Minha segunda escala foi em Pádua que fica a 40 km de Veneza. Aqui começou minha trajetória de carro. Apanhei um pouco no início com os pedágios, já que em cada um deles, tem um sistema de pagamento. Na Itália as locadoras de veículos não podem instalar o aparelho equivalente ao nosso "Sem Parar". Depois, fui me acostumando. Levei o meu GPS já com o mapa da Itália instalado e foi por ele que eu me guiei o tempo todo... funcionou super bem! Mas, quando é a primeira vez num país que você nunca dirigiu, tudo é diferente e aí a gente sofre um pouco no início, mas depois vai pegando o jeito... rs

Peguei o carro e lá fui eu para Pádua... me perdi em tantas pontes que eu achei que não ía conseguir entrar na cidade, mas após várias tentativas, consegui. Acho que eu escutei umas dez vezes do GPS... "recalculando"... rs

Pádua é famosa mesmo por ter uma das universidades mais antigas e renomadas da Europa e também por ter sido a cidade onde Santo Antônio passou os últimos anos de sua vida.

Acabei me atrasando para a primeira atração, a Capella degli Scrovegni, mas consegui trocar o horário do meu ingresso que eu já havia comprado por aqui. Quem olha por fora esta igreja, acha que é uma simples capela, mas o seu interior é impressionante. É uma das obras mais importantes de Giotto.
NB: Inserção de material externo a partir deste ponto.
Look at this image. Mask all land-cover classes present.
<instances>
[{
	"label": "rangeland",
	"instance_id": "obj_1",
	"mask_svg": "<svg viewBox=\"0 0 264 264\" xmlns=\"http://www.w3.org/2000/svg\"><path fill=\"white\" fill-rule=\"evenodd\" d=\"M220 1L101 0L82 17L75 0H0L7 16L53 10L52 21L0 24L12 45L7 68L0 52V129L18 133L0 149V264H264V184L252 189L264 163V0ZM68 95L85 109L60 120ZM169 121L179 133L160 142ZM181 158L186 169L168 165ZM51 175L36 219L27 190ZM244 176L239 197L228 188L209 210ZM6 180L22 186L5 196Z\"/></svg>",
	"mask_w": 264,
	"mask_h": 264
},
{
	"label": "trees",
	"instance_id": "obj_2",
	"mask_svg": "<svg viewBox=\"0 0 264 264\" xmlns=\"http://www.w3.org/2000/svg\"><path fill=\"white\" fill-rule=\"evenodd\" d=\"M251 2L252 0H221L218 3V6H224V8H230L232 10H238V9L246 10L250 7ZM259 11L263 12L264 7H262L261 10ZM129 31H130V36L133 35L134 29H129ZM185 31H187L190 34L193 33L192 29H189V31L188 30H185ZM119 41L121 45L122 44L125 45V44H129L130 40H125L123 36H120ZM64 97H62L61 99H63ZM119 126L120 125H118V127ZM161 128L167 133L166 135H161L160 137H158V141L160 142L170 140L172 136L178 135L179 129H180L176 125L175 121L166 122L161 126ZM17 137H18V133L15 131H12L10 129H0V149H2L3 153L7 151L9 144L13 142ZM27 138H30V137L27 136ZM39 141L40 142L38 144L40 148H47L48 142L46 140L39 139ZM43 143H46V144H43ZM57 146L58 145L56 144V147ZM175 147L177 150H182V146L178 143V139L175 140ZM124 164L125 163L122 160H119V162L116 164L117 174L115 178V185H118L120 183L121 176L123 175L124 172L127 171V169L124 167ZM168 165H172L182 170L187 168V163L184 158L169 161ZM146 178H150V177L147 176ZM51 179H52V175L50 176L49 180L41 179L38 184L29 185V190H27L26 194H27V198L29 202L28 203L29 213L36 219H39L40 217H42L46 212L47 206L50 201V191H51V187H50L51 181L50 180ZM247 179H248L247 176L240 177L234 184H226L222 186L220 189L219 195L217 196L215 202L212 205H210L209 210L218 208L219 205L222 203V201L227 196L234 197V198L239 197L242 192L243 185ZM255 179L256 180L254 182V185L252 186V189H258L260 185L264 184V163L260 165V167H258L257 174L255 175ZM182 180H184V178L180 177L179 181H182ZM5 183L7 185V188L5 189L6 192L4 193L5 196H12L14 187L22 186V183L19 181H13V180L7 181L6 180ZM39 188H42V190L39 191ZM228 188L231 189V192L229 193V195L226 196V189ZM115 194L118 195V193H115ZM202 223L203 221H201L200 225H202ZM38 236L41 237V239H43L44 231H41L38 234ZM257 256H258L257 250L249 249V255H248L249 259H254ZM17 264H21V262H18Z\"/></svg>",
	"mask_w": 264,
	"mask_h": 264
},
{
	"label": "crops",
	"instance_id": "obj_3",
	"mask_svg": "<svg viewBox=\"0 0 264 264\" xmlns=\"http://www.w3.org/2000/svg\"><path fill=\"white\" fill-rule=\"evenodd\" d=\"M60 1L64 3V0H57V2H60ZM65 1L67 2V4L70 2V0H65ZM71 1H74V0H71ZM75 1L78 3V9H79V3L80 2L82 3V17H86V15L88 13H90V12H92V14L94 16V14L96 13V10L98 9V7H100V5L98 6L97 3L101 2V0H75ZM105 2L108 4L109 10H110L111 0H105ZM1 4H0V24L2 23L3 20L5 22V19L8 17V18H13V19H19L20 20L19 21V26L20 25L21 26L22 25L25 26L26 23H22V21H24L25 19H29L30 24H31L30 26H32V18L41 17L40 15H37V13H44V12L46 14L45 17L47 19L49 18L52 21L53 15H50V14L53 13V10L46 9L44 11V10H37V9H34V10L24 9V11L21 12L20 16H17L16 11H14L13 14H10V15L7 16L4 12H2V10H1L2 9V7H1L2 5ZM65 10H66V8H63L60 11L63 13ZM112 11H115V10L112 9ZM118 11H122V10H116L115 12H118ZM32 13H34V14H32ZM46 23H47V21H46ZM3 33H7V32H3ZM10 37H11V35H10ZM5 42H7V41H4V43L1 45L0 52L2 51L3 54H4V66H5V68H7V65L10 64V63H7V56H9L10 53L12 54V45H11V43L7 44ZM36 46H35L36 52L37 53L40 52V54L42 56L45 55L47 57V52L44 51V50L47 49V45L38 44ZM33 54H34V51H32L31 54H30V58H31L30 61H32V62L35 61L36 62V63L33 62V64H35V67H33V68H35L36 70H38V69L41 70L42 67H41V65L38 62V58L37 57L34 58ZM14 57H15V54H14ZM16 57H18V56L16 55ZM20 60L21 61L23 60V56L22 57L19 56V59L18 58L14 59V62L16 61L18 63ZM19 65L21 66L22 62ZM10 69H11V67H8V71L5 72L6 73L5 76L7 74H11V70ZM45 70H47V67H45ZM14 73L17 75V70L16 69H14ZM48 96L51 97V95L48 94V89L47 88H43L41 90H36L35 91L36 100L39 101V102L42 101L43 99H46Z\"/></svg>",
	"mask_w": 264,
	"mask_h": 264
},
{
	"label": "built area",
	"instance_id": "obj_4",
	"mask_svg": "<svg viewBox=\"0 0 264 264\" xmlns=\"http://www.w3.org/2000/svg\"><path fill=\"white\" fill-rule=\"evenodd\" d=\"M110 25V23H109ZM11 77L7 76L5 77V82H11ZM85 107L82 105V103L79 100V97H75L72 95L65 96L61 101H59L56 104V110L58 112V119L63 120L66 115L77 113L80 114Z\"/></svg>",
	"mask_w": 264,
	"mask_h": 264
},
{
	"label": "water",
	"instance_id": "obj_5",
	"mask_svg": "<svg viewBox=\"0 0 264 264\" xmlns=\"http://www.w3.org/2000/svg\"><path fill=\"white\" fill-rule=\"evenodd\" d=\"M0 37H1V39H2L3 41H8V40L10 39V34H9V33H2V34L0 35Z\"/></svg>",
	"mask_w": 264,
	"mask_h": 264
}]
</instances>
Os afrescos pintados retratam as cenas da Virgem Maria e da Paixão de Cristo. Infelizmente, é terminante proibido tirar fotos, para não danificar as pinturas. Só para vocês terem uma ideia do espetáculo, segue abaixo uma foto do interior que não é minha.

Cappella degli Scrovegni - afrescos de Giotto


O centro histórico de Pádua é uma beleza, repleto de construções antigas e um sossego só. Nem parecia que eu estava num dia normal da semana de tão tranquilo. Realmente foi uma delícia andar pelas ruas e admirar toda aquela beleza. 

Giardini dell'Arena


Palazzo della Ragione



Piazza Prato della Vale - A maior praça da Itália ladeada por suas belas 78 estátuas


A outra grande atração é com certeza a bela Basílica de Sant'Antonio. Simplesmente um espetáculo. De todas as igrejas que visitei na Itália, esta foi a mais bela. Foi uma emoção muito grande ter podido rezar aos pés do túmulo de Santo Antônio. Infelizmente, também é proibido tirar fotos da parte interna. De qualquer forma, vejam abaixo as fotos que eu encontrei que retratam essa beleza incrível. Apesar de ter rejeitado as riquezas terrenas, Santo Antônio recebeu uma das mais luxuosas igrejas da cristandade.